Some people prefer to call them "replacement workers." I don't

When workers are forced on strike to defend good jobs in their community, companies have the legal — and immoral — right to hire other workers to cross the picket line and take the jobs of those on strike.

These are scabs. There are other things I could call them, too, most of which can't be published.

One good name, though, is "thief," because they're stealing jobs from those exercising their legal right — under Canadian law, and recognized as a basic human right by the United Nations — to withhold their labour during a contract dispute.

A strike poster from the auto workers union Unifor is posted at a picket line outside the General Motors Co CAMI assembly plant in Ingersoll, Ont., on Oct. 13, 2017.
Chris Helgren / Reuters
A strike poster from the auto workers union Unifor is posted at a picket line outside the General Motors Co CAMI assembly plant in Ingersoll, Ont., on Oct. 13, 2017.

Scabs steal the chance to help build good jobs in the community. They are stealing the hopes of the families invested in the community for their future. They are stealing from every worker with every shift they put in as a scab.

It's disgraceful to be a scab, or to hire one.

Full disclosure: as a labour leader, I have a natural dislike of scabs or any company that would use them. Recently, this issue hit very close to home.

A recent strike by Unifor members at the Compass Mineral salt mine in Goderich, Ont., dragged on for more than two months because the company brought in busloads of scabs — flown in from as far away as New Brunswick.

Using scabs only prolonged the strike and the pain felt by the strikers' families and the entire community, as spending power by the 350 members dried up. The company would rather put money in scabs' pockets than the community that had hosted it for a century.

Shameful.

Scabs must be banned.

It's little wonder, then, that local businesses hung signs in their windows, and residents posted signs on their lawns supporting the strikers. They knew who was standing up for the community, and who was not.

• _Directive 1_
Answer these questions from the text on scabs:
(a) From how far away were scabs flown in for the Goderich strike?
(b) How many members' spending power dried up during that strike?
(c) How long did the strike at the Compass Mineral salt mine drag on?
• _Directive 2_
Copy the passage of the text on scabs that begins at the words "Some people prefer" and ends after the words "can't be published.".

• _Stored data_
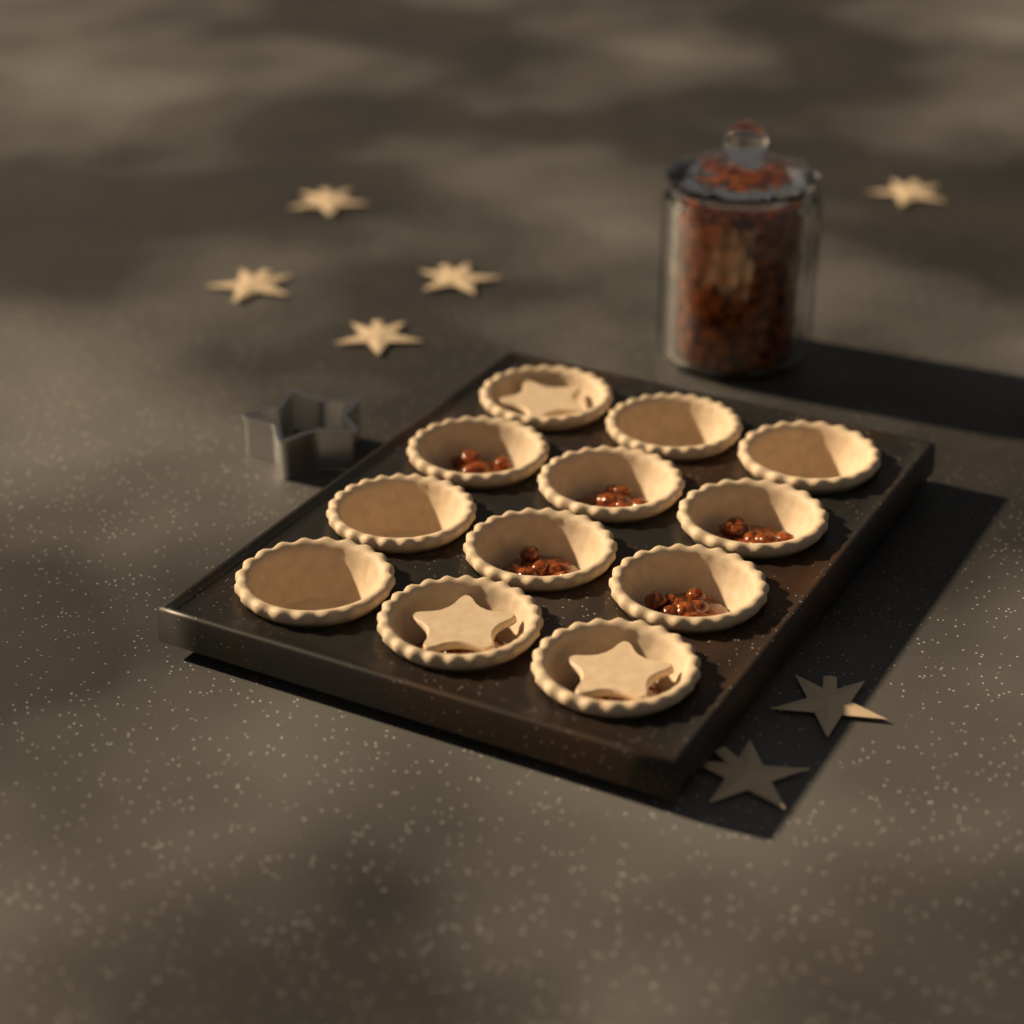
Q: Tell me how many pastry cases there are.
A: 12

• _Complete response 1_
(a) From as far away as New Brunswick.
(b) 350 members.
(c) More than two months.

• _Complete response 2_
Some people prefer to call them "replacement workers." I don't

When workers are forced on strike to defend good jobs in their community, companies have the legal — and immoral — right to hire other workers to cross the picket line and take the jobs of those on strike.

These are scabs. There are other things I could call them, too, most of which can't be published.